Telusuri Bahan:
a: Salin semua baris dalam ceramah tentang Empat Kebenaran Mulia di bawah yang tidak berbahasa Indonesia.
b: Sambung ceramah tentang Empat Kebenaran Mulia di bawah, mulai setelah kalimat terakhirnya.

Kutipan Teks:
EMPAT KEBENARAN MULIA DALAM MEDITASI VIPASSANA
(Oleh : Y.M. Santacitto)
Namo Tassa Bhagavato Arahato Sammā-Sambuddhassa
Terpujilah Sang Bhagava Yang Maha Suci Yang Telah Mencapai
Penerangan Sempurna
Kālena dhammasavanaṁ
Etammaṅgalamuttamaṁ
Mendengarkan Dhamma pada saat yang sesuai
Itulah berkah utama
Bapak, ibu, saudara sekalian, apa yang ingin saya sampaikan malam hari ini adalah berkaitan dengan Empat Kebenaran Mulia. Bagaimana Empat Kebenaran Mulia ini ditemukan di dalam meditasi buddhis, terutama meditasi vipassanā. Saya ingin mengangkat tema ini karena kita semua tahu bahwa Empat Kebenaran Mulia adalah ajaran yang paling tinggi, ajaran yang paling utama dalam Agama Buddha. Ajaran yang ketika itu direalisasi, dipahami, itulah ajaran yang membawa pada pencerahan. Kemudian disatu sisi, meditasi vipassanā juga telah dianggap oleh para guru meditasi atau oleh umat Buddha sebagai jalan untuk mencapai kebebasan. Dua hal, yaitu Empat Kebenaran Mulia dan vipassanā, sebagai jalan untuk mencapai pembebasan, ini perlu diketahui, karena jika tidak, nanti akan menjadi salah paham bahwa dua hal ini merupakan dua hal yang tidak ada koneksinya. Padahal kalau kita mengkaji lebih lanjut, Empat Kebenaran Mulia dengan vipassanā, meskipun istilahnya berbeda, tetapi merupakan satu kesatuan.

Entri Data:
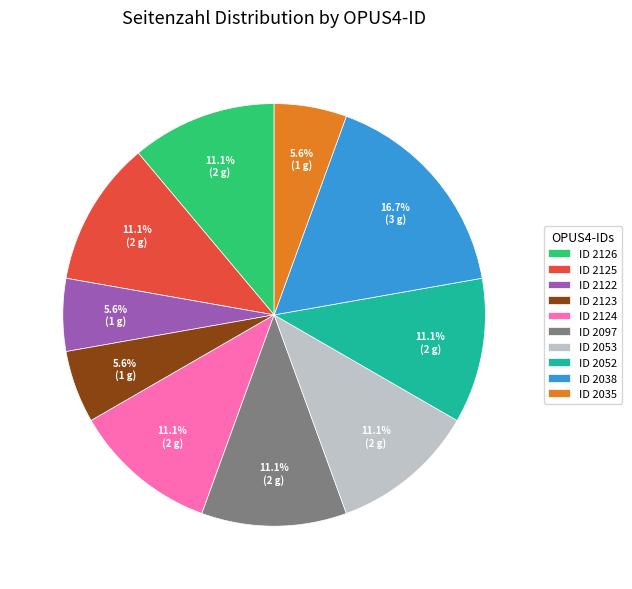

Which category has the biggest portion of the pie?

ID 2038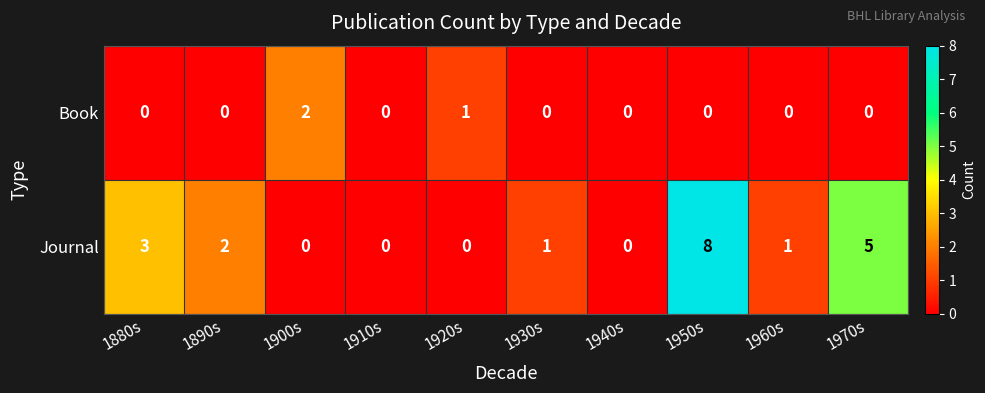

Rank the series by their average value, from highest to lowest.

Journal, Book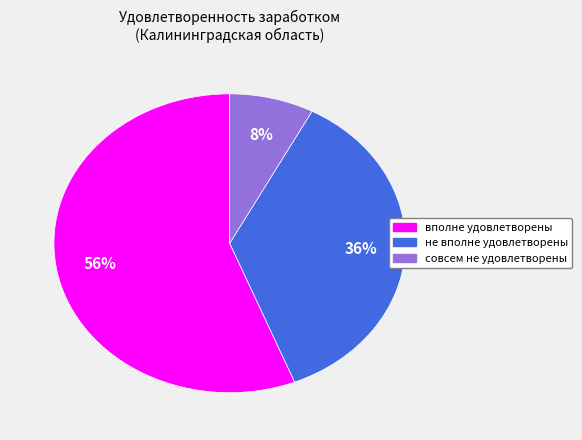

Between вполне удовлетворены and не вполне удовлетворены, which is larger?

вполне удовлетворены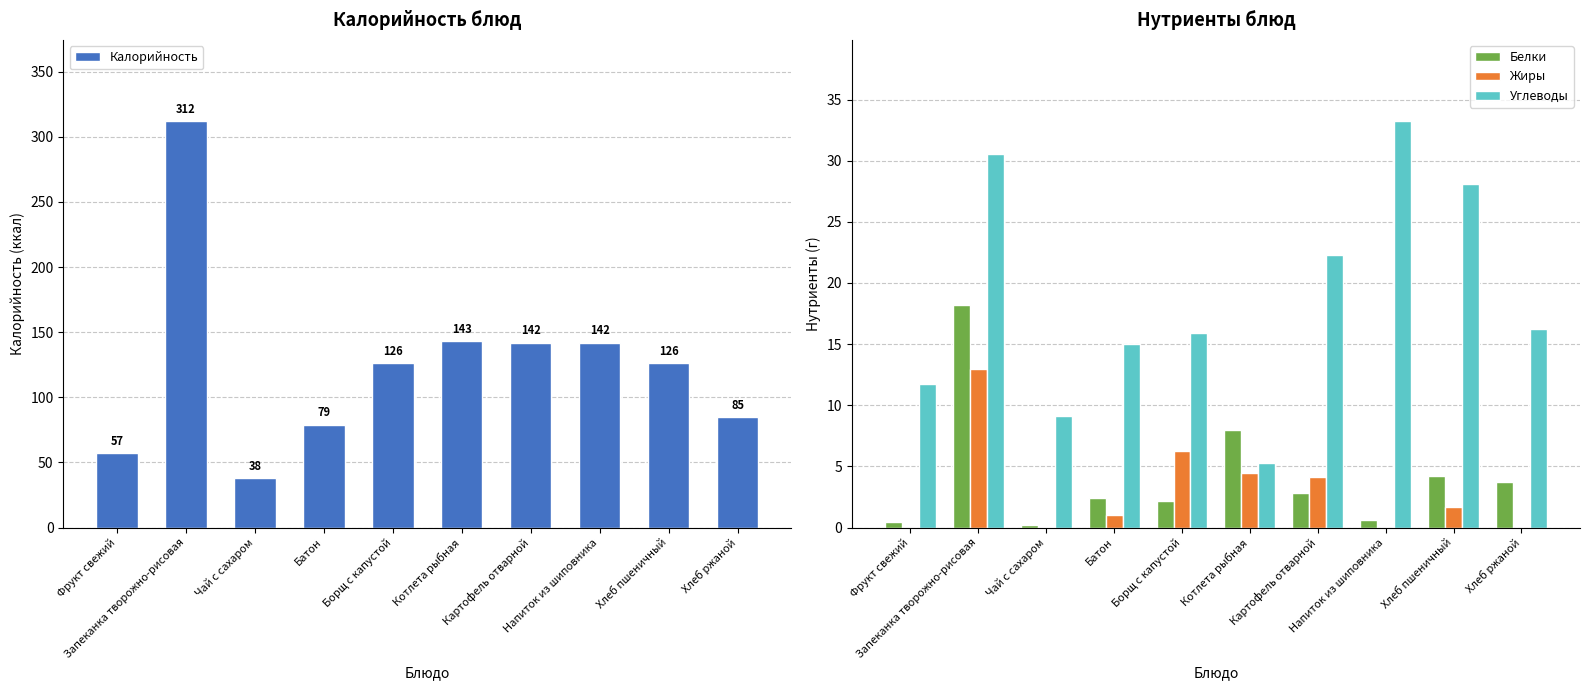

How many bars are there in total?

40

Hasil Latihan:
a:
Namo Tassa Bhagavato Arahato Sammā-Sambuddhassa
Kālena dhammasavanaṁ
Etammaṅgalamuttamaṁ

b:
Ketika kita berbicara tentang Empat Kebenaran Mulia, ajaran ini, doktrin ini, merupakan ajaran yang paling prinsipil. Ajaran yang boleh dikatakan paling utama di dalam ajaran Sang Buddha, sehingga suatu kali Sang Buddha di dalam salah satu khotbahNya mengatakan “pubbe cāham bhikkhave etarahi ca, dukkhañca paññāpemi dukkhanirodhañca’, wahai para bhikkhu, dari dulu sampai sekarang Saya mengajarkan hanya dukkha dan lenyapnya dukkha”. Dari dulu sampai sekarang Sang Buddha hanya mengajarkan apa itu dukkha, apa itu penderitaan dan apa itu lenyapnya penderitaan. Artinya, apapun yang diajarkan Sang Buddha, apakah itu tentang Paticcasamuppāda (sebab musabab yang saling bergantungan), Tilakkhaṇa (tiga karakteristik umum universal), ataukah tentang analisis pañcakkhandhā, analisis tentang unsur dan lain sebagainya, semua bertujuan agar kita lebih memahami apa itu Empat Kebenaran Mulia. Ketika dikatakan bahwa yang Beliau ajarkan adalah tentang dukkha dan lenyapnya dukkha, disitu sebenarnya Beliau mengatakan Empat Kebenaran Mulia, karena tanpa mengajarkan misalnya sebab dukkha, bagaimana Sang Buddha mengatakan ada dukkha, dan ketika Beliau mengatakan ada lenyapnya dukkha berarti disitu Sang Buddha mengajarkan ada jalan untuk melenyapkan dukkha.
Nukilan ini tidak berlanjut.